If you only use 3 AAs in that holder, you will need a "dummy" battery to complete the circuit, I use a piece of 1/2 inch copper rod cut to the length of a AA and wrapped with tape, aluminum would probably work as well.

Delta_G

#5
Jun 07, 2018, 06:01 am Last Edit: Jun 07, 2018, 06:02 am by Delta_G
Hello there!

I looked up the specs on the Nano and it can be powered by placing 7-12 volts on the "Vin" pin and Ground on the "G" pin. Your 9V battery certainly meets this expectation.
While it might meet the voltage requirements, there is more to it than that.  Try running that motor for very long and let me know how that works out.  When you get tired of changing 9V batteries every few minutes, relegate those back to the smoke detector where they belong and get some real batteries. 
|| | ||| | || | ||  ~Woodstock

Please do not PM with technical questions or comments.  Keep Arduino stuff out on the boards where it belongs.

lambsoft

For my purposes I only need very short lived power - like less than a minute or two.

Its to power a parachute deployment mechanism / altimeter for a water rocket which end up flying for relatively short periods of time.

I was able to clip the plug off the 9v battery connector and i then soldered jumper on to the ends so I could easily plug them into a breadboard for testing and it works perfectly at least for now.

I'm still in the prototyping / testing stage of my project :-)

The only thing I like about the 9v compared to 4 AA batteries is the weight !! Quite a noticeable difference. So in this case the most optimal solution might be something else but for now a 9v looks like it will do the trick.

Already going from an Uno to a Nano is a huge saving in terms of size and weight for my rocket payload.

Thanks for the suggestions and help !

Robin2

If you just make an Atmega 328 on a piece of stripboard and use its internal 8MHz clock you can run off two alkaline cells (3v). I suspect a paid of AAA cells would power it for a long time.
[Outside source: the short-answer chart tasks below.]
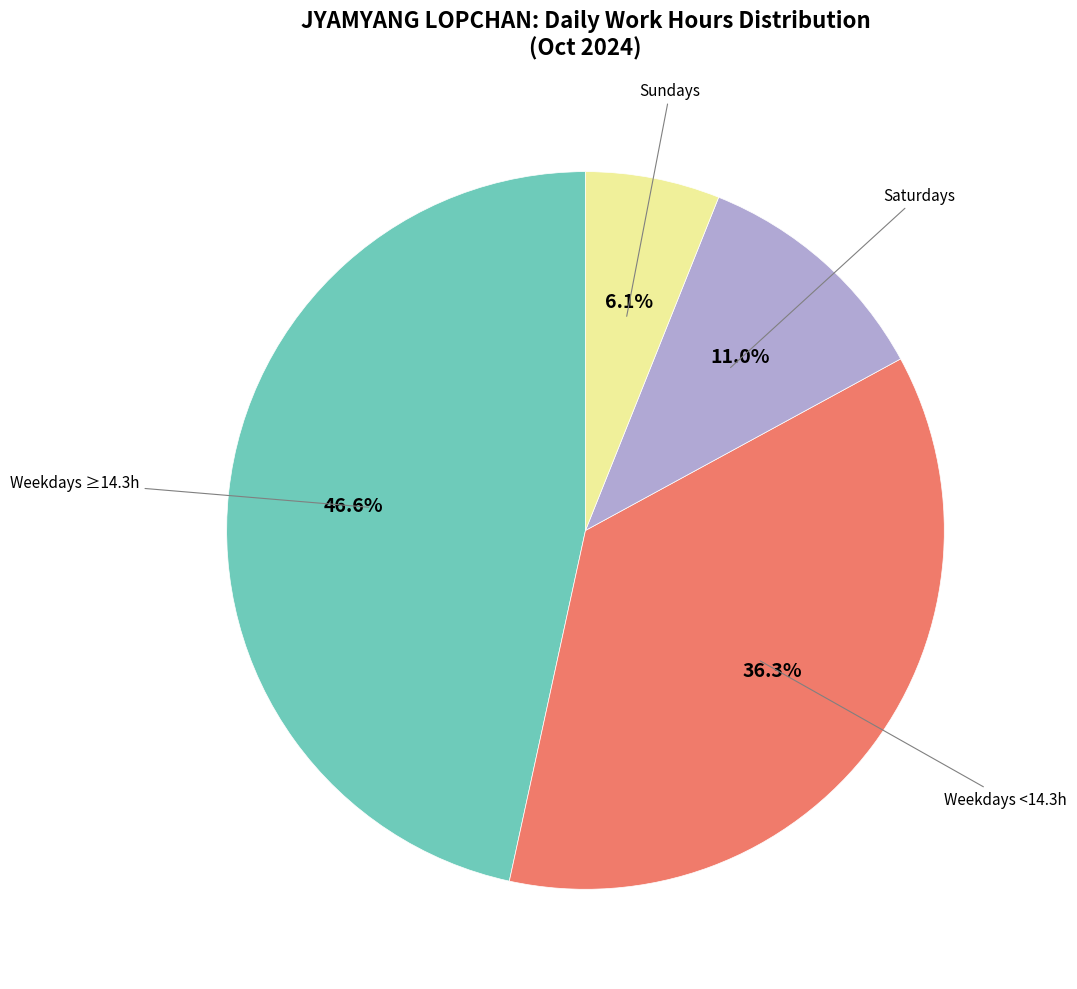

Is there a majority slice in this chart?

No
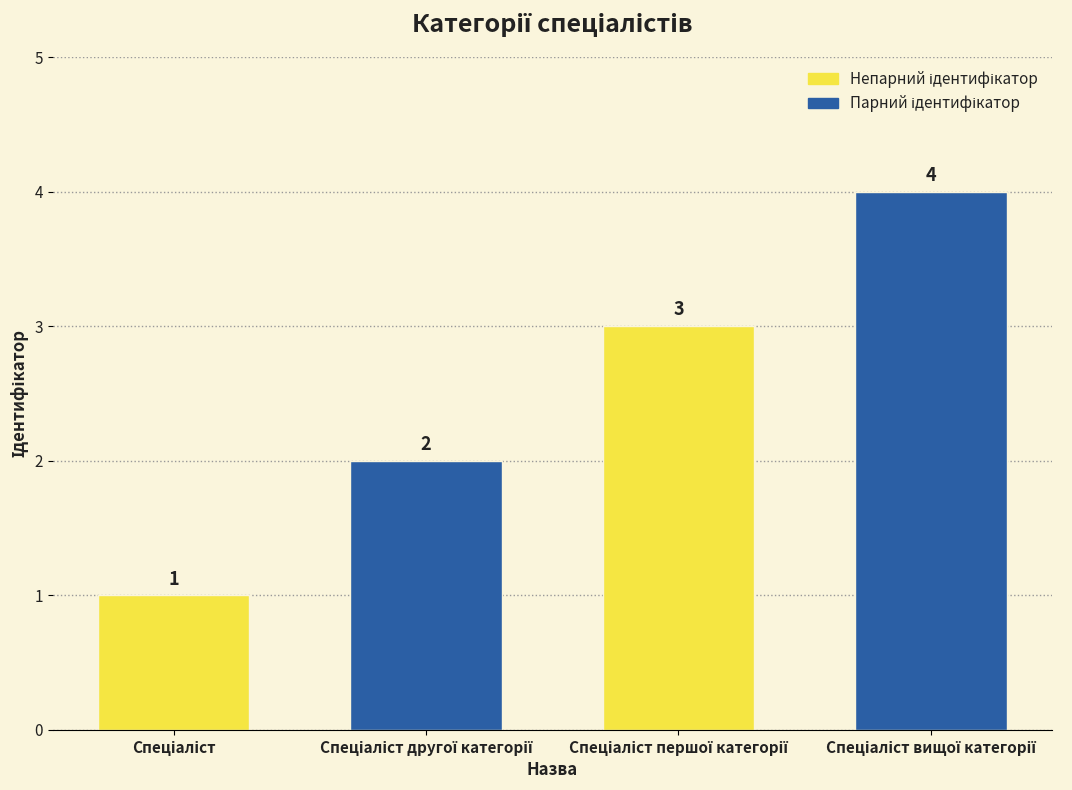

Count the values in the range 2 to 4.

3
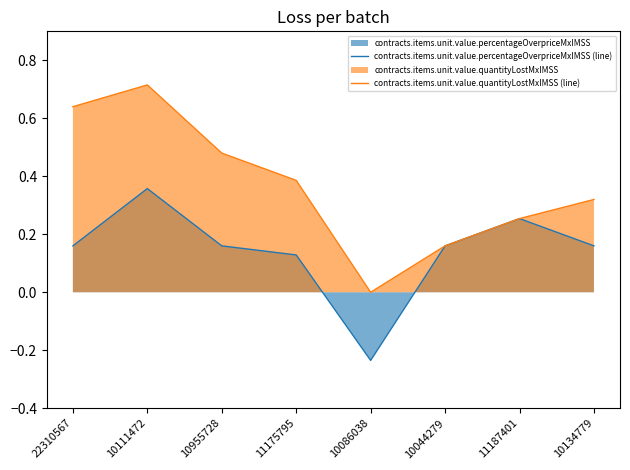

How many contracts.items.unit.value.quantityLostMxIMSS (line) values are between 0 and 1?

8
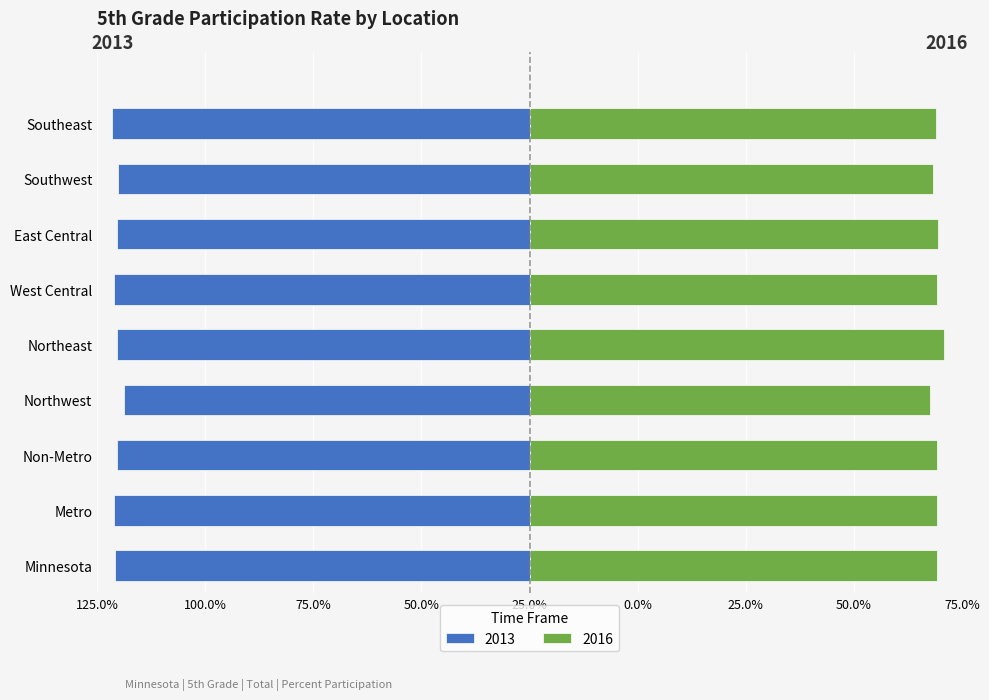

What is the value of the 2016 bar at the 9th from the left?

94.0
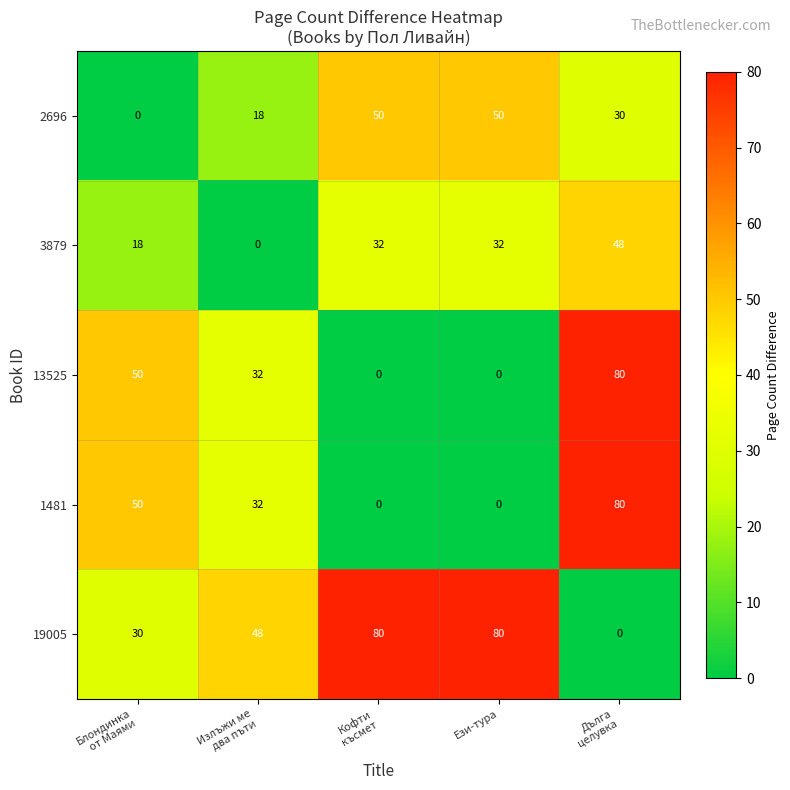

What is the maximum value shown in the chart?

80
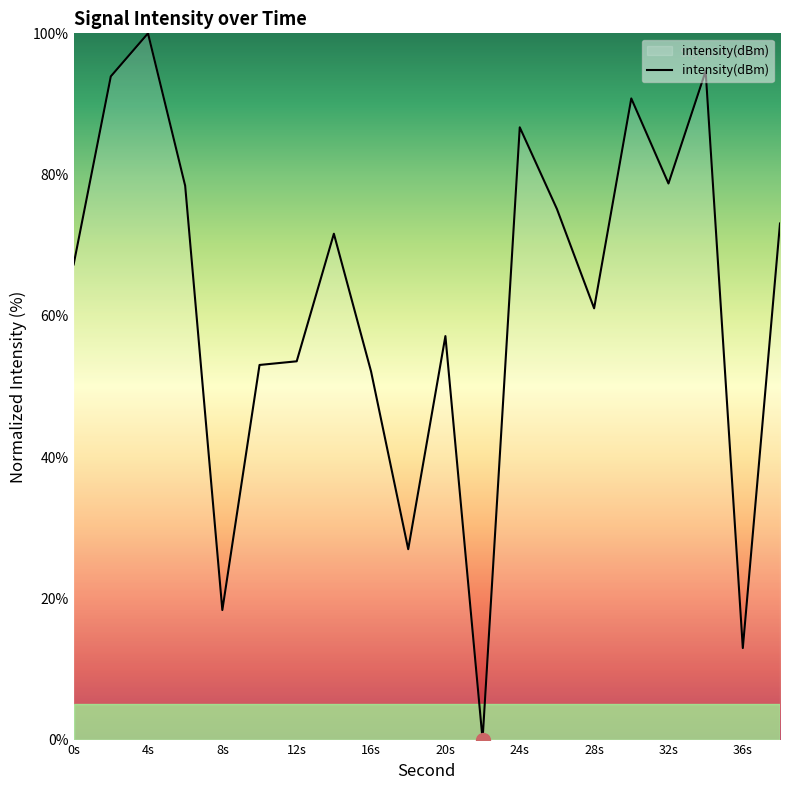

What is the difference between the maximum and minimum values?

100.0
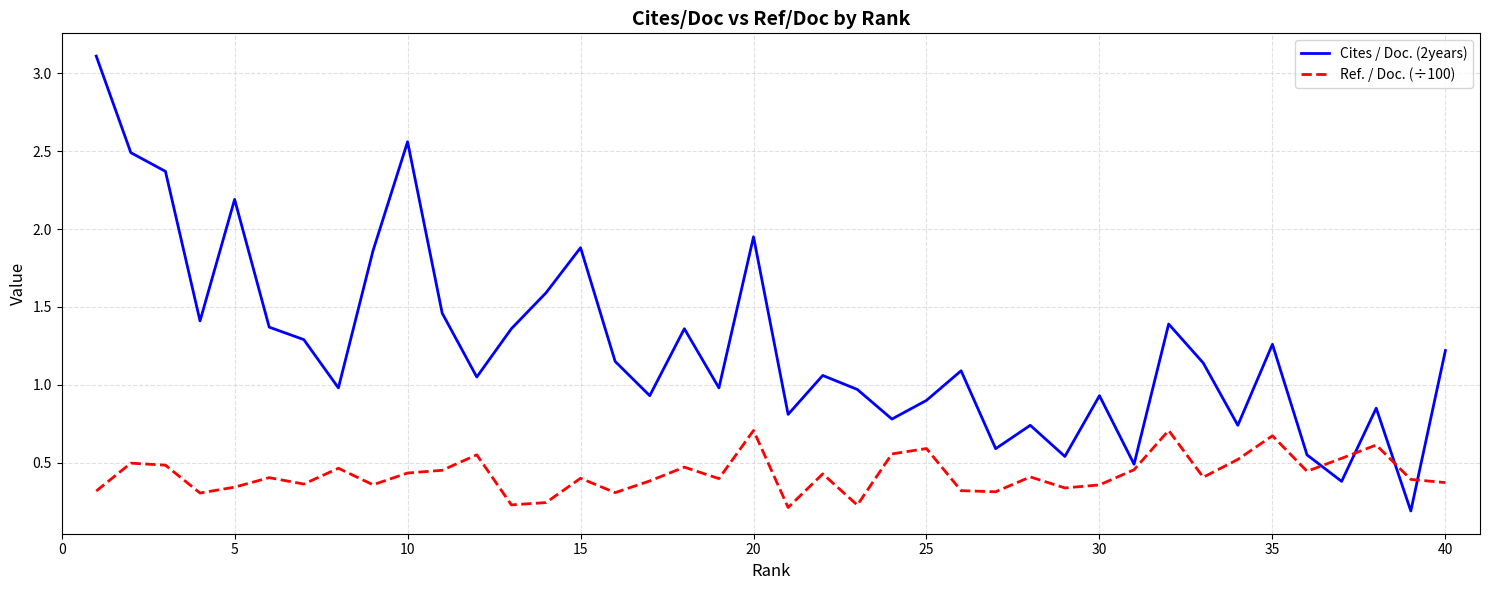

Which series has the largest range (max minus min)?

Cites / Doc. (2years)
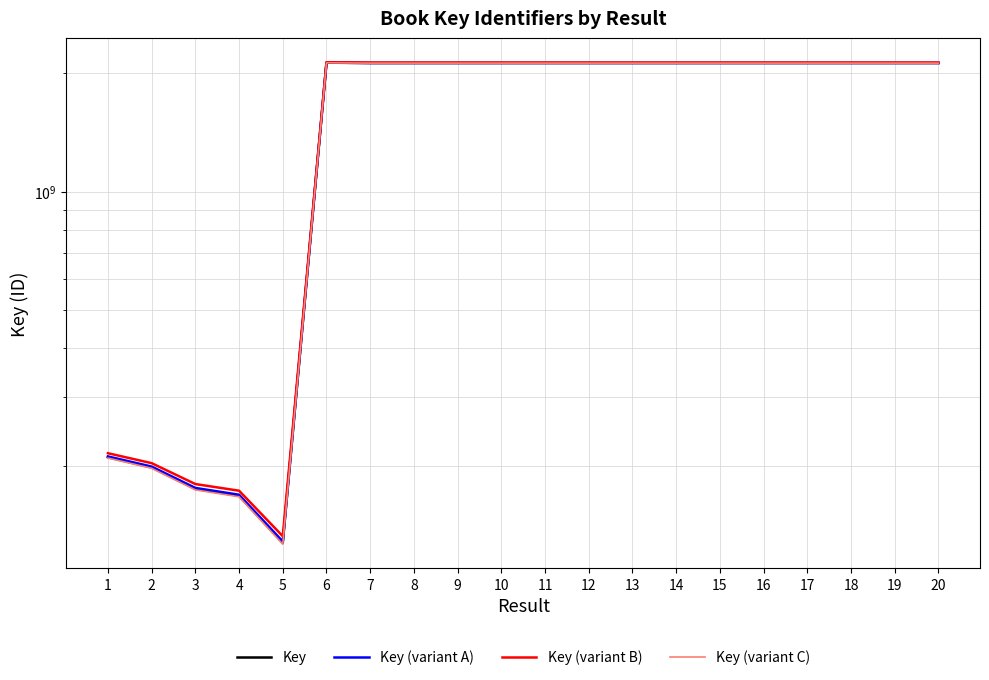

Which has a higher value, 3 or 20?

20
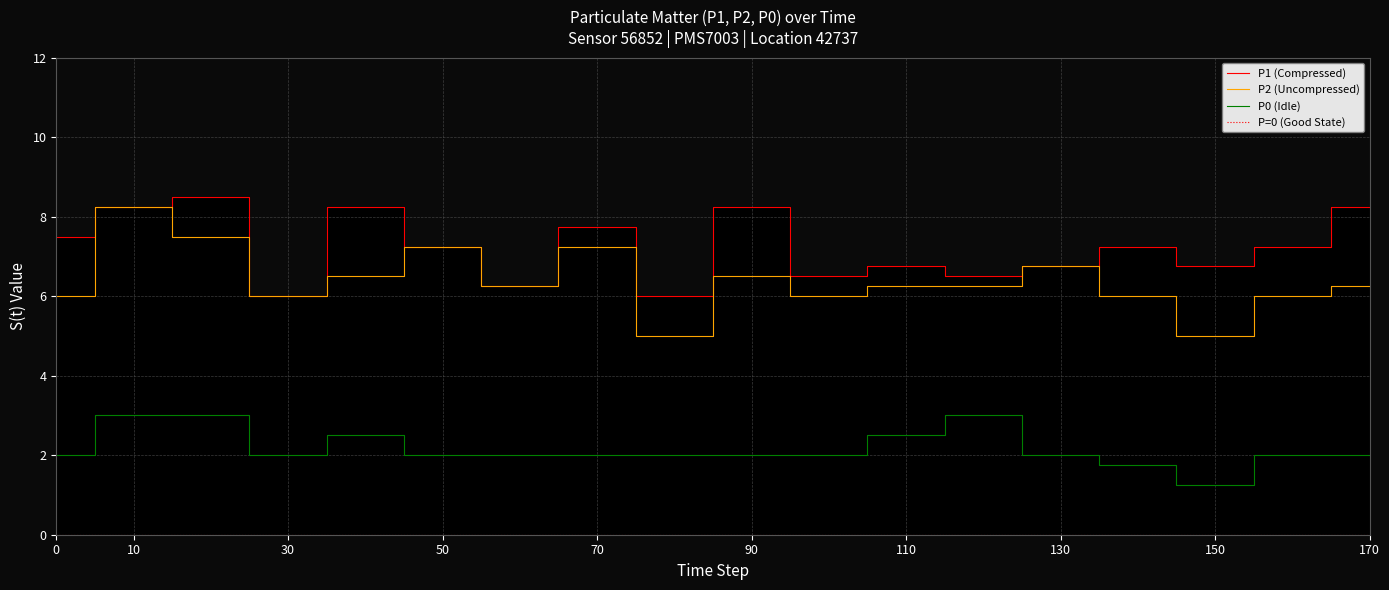

What is the maximum value for P0 (Idle)?

3.0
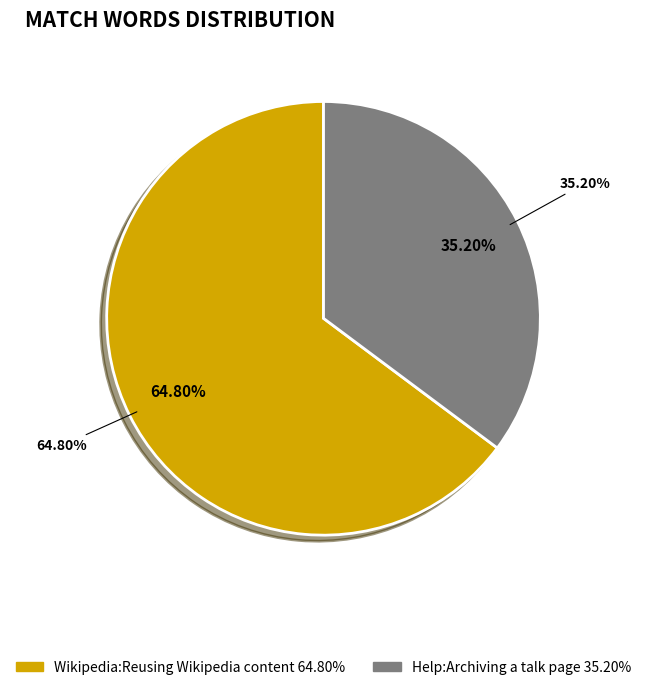

Rank the categories by value from highest to lowest.

Wikipedia:Reusing Wikipedia content, Help:Archiving a talk page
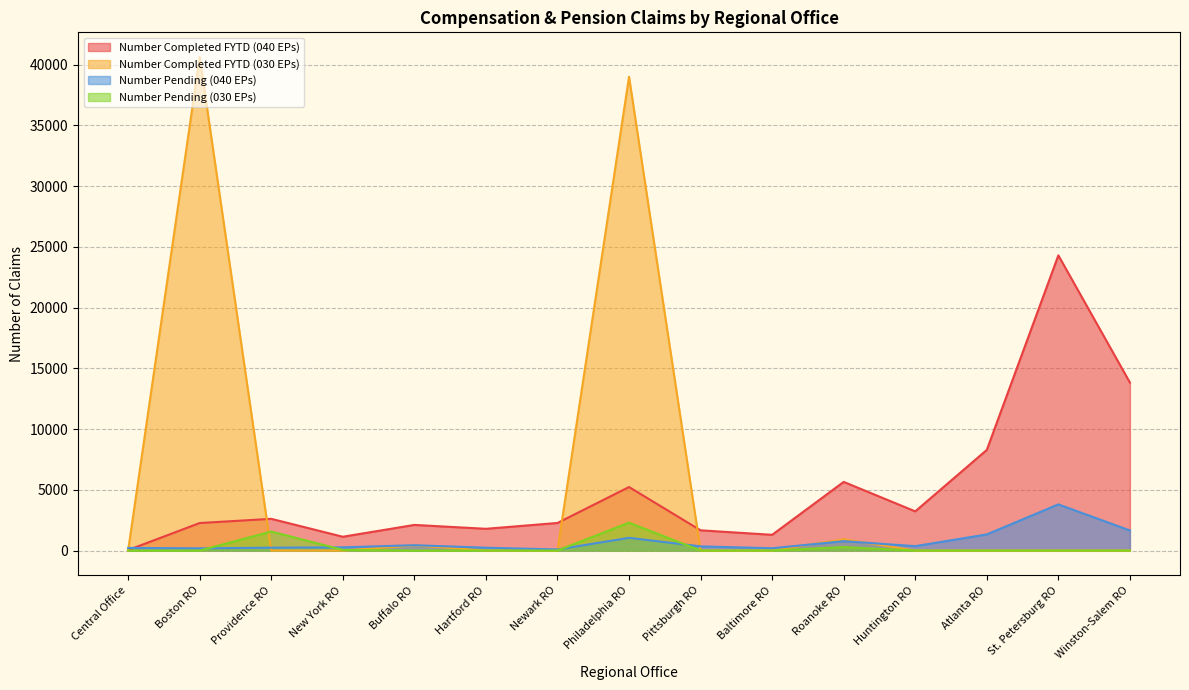

What is the maximum value for Number Pending (040 EPs)?

3801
And you can get some very small LiPo cells (3.7v) that could also power it and should be even lighter.

Indeed a 3v coin cell may be sufficient.

For even more weight reduction use an Attiny.

And I have built a few projects without any PCB, which would reduce the weight further. In my case I omitted the PCB to save space rather then weight.

...R
Two or three hours spent thinking and reading documentation solves most programming problems.

INTP

9v is lighter because it has lower capacity. It's basically a case of 6 1.5v AAAA batteries.
If it works, it works. Until it doesn't.

marselhollie

#9
Nov 18, 2019, 06:26 am Last Edit: Nov 18, 2019, 06:47 am by marselhollie
I havent read many of the posts but the 9volt battery photo is similar to "my" idea.

It is to wire two female usb ports in series and connect to vin/gnd.

Im gonna solder male usb plug onto lipo batteries and use the circuit board from cracked open power bank to charge these "hardware hacked" batteries

AnotherOptionforPortablePoweringNano33iot

Cheers to finding the way to build it, spent hours looking for this answer too hah!  :)





HermannSW

And you can get some very small LiPo cells (3.7v) that could also power it and should be even lighter.
I did that without issues, I just plugged my Lipo over the ISP pins 2 and 4:
https://forum.arduino.cc/index.php?topic=377850.msg2606104#msg2606104
αβ, xy & L₁/L₂ positioning systems w/ 2 28BYJ48 steppers:
https://forum.arduino.cc/index.php?topic=649769.0
Caterpillar robots:
https://forum.arduino.cc/index.php?topic=462107.msg3482895#msg3482895
https://stamm-wilbrandt.de/en/Raspberry_camera.html

marselhollie

They make micro usb rechargeable 9volts sold online.

The ratings are good so the 9 volt seems like the simplest way so far.